Prace postępowały szybko. Uprzątnięto nawę główną, budowla została przykryta, ściany wsparte. Rozpoczęto również wznoszenie rusztowań niezbędnych do odbudowy dachu.

Niezwykłe znalezisko w Notre-Dame

W marcu tego roku, w czasie prac w samym środku katedry archeolodzy natrafili na niezwykłe znalezisko. Odkrycia dokonano w miejscu, gdzie transept, czyli nawa poprzeczna krzyżuje się z nawą główną. Przed postawieniem rusztowań musiano sprawdzić, czy podłoga jest odpowiednio wytrzymała.

Okazało się wówczas, że tuż pod nią znajduje się kilka grobowców z XIV wieku. Między nimi zaś stał ołowiany sarkofag. Jak napisano w komunikacie francuskiego ministerstwa kultury, znalezisko ma „nadzwyczajną wagę naukową”.

Co kryje średniowieczny sarkofag znaleziony w Notre-Dame?
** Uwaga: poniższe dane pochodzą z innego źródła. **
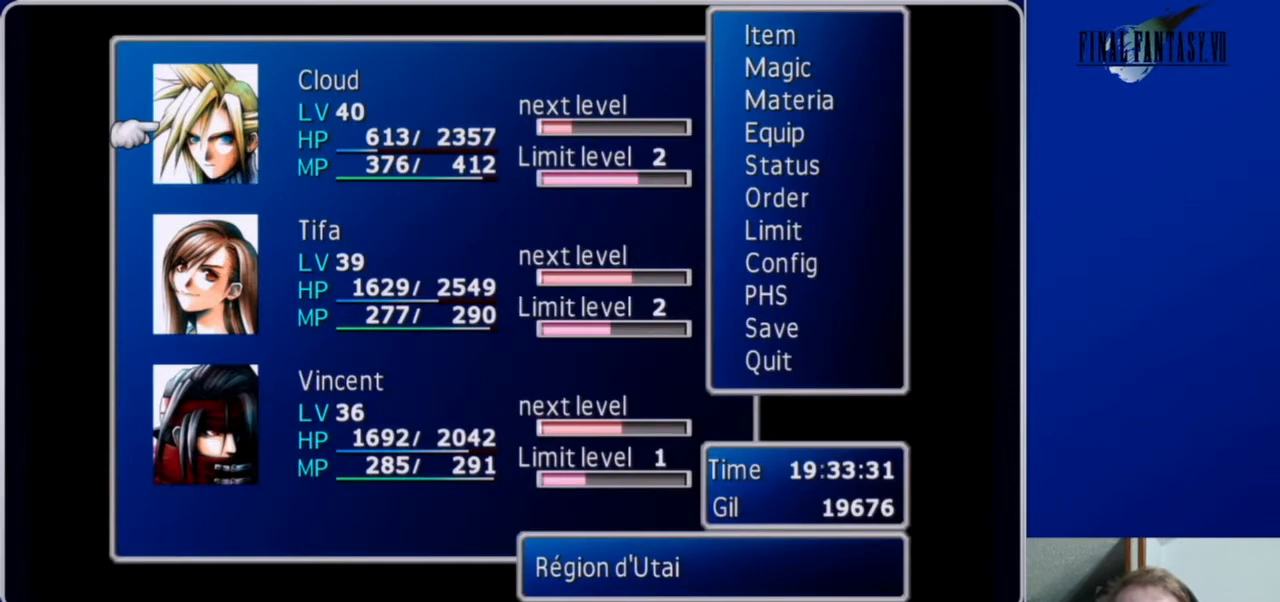
{"buttons": [], "left_stick": "center", "right_stick": "center", "events": [[100, "B", "down"], [200, "B", "up"]]}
Sarkofag ma kształt ludzkiego ciała. Naukowcy podejrzewają, że kryje zwłoki średniowiecznego dygnitarza. Na razie zajrzeli do środka z pomocą kamery endoskopowej. – Dostrzegliśmy kawałki tkaniny, włosy, a także charakterystyczną poduszkę z liści – opowiada Christophe Besnier, główny archeolog pracujący w katedrze. – To sygnał, że w sarkofagu pochowano ważnego religijnego dostojnika.

To, że do dziś dnia zachowały się elementy roślinne, stanowi dobry znak. – Ciało musi być bardzo dobrze zachowane – ma nadzieję Besnier. Naukowcy spodziewają się, że dokładne przebadanie znaleziska pozwoli lepiej poznać średniowieczne rytuały pogrzebowe.

Co jeszcze odkryto pod podłogą Notre-Dame?

Oprócz sarkofagu naukowcy znaleźli również fragmenty lektorium – drewnianej przegrody oddzielającej w katedrach nawę główną od prezbiterium. Na razie udało się odsłonić rzeźbione dłonie i popiersie brodatego mężczyzny. Na kawałkach drewna widoczne są również ślady farby.

Jak można się spodziewać, odkrycie przerwało prace rekonstrukcyjne prowadzone w katedrze. Jednak nie na długo. Archeolodzy mają czas na zajęcie się znaleziskiem tylko do 25 marca. Później odbudowa katedry zostanie wznowiona.